Diversité morale : Si la morale est implantée divinement, pourquoi le désaccord moral profond même parmi les croyants ?

Autonomie épistémologique : Beaucoup d'athées possèdent de fortes intuitions morales. Cela signifie-t-il qu'ils se connectent à Dieu sans le savoir ?

La position la plus précise

Le programme de Huemer pour l'intuitionnisme moral n'implique pas logiquement le théisme, mais il crée une « pression explicative » (explanatory pressure) qui rend le théisme une option attrayante. La discussion n'est pas sur l'implication logique, mais sur la meilleure explication disponible.

Du point de vue de la probabilité rationnelle (rajḥān ʿaqlī)

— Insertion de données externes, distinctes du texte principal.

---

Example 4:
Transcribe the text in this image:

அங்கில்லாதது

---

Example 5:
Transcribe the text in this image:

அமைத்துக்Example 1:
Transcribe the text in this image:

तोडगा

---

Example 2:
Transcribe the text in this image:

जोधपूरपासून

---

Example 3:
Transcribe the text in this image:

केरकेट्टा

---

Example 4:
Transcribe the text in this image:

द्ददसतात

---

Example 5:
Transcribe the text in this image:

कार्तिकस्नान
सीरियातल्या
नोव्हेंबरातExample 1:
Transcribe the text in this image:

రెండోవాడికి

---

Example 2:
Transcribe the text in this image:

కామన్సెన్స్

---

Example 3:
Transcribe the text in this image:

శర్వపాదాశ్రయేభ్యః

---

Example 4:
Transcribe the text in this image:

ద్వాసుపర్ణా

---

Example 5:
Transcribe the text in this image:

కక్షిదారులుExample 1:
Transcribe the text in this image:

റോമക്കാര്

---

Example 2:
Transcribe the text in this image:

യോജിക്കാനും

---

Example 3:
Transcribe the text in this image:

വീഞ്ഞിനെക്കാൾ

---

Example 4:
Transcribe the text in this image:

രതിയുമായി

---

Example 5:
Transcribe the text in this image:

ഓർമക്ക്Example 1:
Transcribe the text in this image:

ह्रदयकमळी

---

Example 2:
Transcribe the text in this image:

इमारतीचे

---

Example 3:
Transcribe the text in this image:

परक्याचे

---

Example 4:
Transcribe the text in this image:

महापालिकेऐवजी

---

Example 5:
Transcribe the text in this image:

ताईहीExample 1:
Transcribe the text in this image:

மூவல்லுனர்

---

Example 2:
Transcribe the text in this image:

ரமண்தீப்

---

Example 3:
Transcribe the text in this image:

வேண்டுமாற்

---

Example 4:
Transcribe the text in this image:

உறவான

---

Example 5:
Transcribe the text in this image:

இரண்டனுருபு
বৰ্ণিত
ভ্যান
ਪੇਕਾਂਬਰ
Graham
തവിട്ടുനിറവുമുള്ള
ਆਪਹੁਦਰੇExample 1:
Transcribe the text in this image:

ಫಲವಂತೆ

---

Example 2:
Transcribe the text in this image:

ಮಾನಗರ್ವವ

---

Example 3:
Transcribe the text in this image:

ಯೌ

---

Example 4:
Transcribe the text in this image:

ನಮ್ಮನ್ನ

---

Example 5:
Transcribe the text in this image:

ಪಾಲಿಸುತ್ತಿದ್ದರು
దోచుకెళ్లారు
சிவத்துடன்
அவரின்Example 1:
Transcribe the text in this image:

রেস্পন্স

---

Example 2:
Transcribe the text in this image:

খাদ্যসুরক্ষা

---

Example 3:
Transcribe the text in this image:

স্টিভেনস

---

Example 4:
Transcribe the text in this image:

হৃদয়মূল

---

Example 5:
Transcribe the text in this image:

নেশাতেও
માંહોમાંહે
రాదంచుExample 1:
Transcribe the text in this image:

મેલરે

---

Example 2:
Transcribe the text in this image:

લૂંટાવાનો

L'intuitionnisme moral réussi ajoute au crédit cumulatif des preuves de l'existence de Dieu, sans être une preuve décisive. La position la plus probable :

─ L'intuitionnisme moral est correct épistémologiquement : nous avons un accès réel aux faits moraux via l'intuition.
─ Cela pose un défi explicatif réel au naturalisme.
─ Le théisme fournit une explication plus complète et cohérente, mais sans exclusion totale des alternatives.

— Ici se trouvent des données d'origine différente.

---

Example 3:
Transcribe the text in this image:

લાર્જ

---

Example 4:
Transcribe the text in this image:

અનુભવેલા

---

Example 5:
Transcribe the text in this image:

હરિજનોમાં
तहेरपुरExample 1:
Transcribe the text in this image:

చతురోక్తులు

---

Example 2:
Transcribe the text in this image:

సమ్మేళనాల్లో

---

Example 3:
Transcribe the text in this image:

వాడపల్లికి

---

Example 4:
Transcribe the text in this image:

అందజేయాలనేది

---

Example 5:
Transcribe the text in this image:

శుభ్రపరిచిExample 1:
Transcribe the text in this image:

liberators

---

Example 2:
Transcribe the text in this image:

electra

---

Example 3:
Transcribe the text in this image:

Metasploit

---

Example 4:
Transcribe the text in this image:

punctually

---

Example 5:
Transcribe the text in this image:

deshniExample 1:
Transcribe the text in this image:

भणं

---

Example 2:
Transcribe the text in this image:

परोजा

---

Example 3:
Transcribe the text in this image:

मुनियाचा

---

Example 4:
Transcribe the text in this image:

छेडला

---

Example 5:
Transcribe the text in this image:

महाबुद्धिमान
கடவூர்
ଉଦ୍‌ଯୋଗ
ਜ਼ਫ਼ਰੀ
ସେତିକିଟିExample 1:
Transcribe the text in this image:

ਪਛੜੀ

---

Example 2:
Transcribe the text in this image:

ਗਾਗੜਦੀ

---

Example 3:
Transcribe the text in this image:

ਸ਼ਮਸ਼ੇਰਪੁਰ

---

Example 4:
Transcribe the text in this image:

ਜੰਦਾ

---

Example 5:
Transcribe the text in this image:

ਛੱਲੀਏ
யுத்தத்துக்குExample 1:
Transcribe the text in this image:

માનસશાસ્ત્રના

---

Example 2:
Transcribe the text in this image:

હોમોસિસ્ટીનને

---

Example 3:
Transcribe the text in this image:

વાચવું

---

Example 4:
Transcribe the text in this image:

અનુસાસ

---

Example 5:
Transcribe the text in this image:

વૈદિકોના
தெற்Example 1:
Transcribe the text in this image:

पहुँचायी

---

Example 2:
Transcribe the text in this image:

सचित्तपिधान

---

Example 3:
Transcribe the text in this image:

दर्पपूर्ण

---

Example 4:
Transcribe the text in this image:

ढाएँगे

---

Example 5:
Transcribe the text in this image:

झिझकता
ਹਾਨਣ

Où nous en sommes de cette discussion aujourd'hui

La discussion sur la relation entre l'intuitionnisme moral et les fondements métaphysiques a connu des développements remarquables dans la période 2020-2026. Parmi les plus notables, l'approfondissement du problème du « démantèlement évolutionnaire » (evolutionary debunking) développé par Justin Clarke-Doane dans « Morality and Mathematics » (2020), où il a argumenté que le réalisme moral et le réalisme mathématique tiennent debout ou tombent ensemble face aux arguments de démantèlement — et cela complique la position naturaliste qui accepte les mathématiques et rejette la métaphysique morale. En revanche, Erik Wielenberg a continué dans « A Divine Foundation for Morality? » et « Godless Morality » sa défense d'un réalisme moral sans Dieu, considérant les faits moraux comme nécessaires ne nécessitant pas de fondation externe. Du côté théiste, Mark Linville et David Baggett ont développé des arguments cumulatifs liant le succès de l'intuitionnisme moral et l'explication théiste dans des cadres plus larges incluant le réglage fin et la conscience. Huemer lui-même a maintenu sa neutralité métaphysique, confirmant que l'intuitionnisme est une théorie épistémologique, non métaphysique.

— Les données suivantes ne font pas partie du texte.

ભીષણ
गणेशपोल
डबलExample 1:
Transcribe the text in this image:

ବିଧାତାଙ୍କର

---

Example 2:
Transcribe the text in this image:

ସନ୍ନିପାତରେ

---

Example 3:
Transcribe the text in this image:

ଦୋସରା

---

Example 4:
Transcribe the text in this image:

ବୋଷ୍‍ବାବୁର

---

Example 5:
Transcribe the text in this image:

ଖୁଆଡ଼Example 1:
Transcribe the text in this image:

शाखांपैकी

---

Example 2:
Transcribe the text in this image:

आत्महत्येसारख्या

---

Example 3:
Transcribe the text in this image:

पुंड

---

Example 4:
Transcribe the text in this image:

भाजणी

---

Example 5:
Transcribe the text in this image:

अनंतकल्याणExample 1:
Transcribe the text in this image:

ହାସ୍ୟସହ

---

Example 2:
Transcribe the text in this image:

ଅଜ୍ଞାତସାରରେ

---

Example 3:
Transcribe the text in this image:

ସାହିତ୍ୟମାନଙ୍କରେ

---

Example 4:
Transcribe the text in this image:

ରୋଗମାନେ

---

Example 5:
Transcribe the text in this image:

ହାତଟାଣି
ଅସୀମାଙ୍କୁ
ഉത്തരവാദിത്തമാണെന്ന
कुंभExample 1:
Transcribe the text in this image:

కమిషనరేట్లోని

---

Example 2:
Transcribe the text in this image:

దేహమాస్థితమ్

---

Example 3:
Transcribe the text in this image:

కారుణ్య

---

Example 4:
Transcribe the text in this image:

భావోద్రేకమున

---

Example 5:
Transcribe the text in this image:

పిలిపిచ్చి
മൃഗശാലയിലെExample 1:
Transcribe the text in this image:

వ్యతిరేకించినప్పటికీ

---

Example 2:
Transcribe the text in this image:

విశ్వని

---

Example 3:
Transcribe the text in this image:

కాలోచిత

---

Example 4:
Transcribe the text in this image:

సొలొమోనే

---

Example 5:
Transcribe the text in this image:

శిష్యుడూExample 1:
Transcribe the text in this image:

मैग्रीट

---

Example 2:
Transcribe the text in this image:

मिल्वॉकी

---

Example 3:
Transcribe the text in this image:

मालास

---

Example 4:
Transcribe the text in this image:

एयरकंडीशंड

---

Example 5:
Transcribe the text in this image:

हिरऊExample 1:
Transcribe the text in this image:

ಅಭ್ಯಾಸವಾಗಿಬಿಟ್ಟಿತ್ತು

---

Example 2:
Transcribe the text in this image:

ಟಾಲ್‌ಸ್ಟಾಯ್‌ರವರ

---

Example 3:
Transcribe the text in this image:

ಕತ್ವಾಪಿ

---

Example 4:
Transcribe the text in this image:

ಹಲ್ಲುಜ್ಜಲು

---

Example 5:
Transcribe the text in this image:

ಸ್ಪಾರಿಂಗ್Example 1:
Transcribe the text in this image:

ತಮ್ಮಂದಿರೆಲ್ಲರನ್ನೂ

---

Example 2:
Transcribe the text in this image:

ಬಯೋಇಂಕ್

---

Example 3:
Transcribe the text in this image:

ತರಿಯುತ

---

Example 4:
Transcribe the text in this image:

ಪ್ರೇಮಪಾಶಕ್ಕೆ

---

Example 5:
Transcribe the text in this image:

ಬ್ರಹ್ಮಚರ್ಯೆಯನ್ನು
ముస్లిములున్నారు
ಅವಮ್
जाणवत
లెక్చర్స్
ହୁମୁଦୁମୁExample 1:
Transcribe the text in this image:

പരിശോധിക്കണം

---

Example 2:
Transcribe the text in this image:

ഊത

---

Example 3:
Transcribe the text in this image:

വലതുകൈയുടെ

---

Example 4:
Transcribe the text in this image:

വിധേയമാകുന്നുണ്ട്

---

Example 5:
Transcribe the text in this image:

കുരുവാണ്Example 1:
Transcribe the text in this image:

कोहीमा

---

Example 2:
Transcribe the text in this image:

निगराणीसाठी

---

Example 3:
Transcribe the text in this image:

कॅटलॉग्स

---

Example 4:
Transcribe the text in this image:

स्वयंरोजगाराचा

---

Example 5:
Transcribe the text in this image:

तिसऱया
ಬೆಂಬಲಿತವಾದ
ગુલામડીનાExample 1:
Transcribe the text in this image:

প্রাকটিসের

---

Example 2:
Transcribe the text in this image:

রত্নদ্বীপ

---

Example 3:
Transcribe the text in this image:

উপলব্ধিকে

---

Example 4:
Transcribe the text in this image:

La position actuelle philosophiquement : L'intuitionnisme moral est largement accepté comme théorie épistémologique, mais le fossé entre la connaissance morale et son fondement métaphysique reste ouvert. La pression explicative générée par l'intuitionnisme réussi est réelle, et le théisme fournit une réponse cohérente mais elle n'est pas la seule disponible académiquement. La résolution ne vient pas de cet argument seul, mais de l'accumulation des indices — et c'est précisément ce qu'exige la méthode de la probabilité rationnelle (rajḥān ʿaqlī).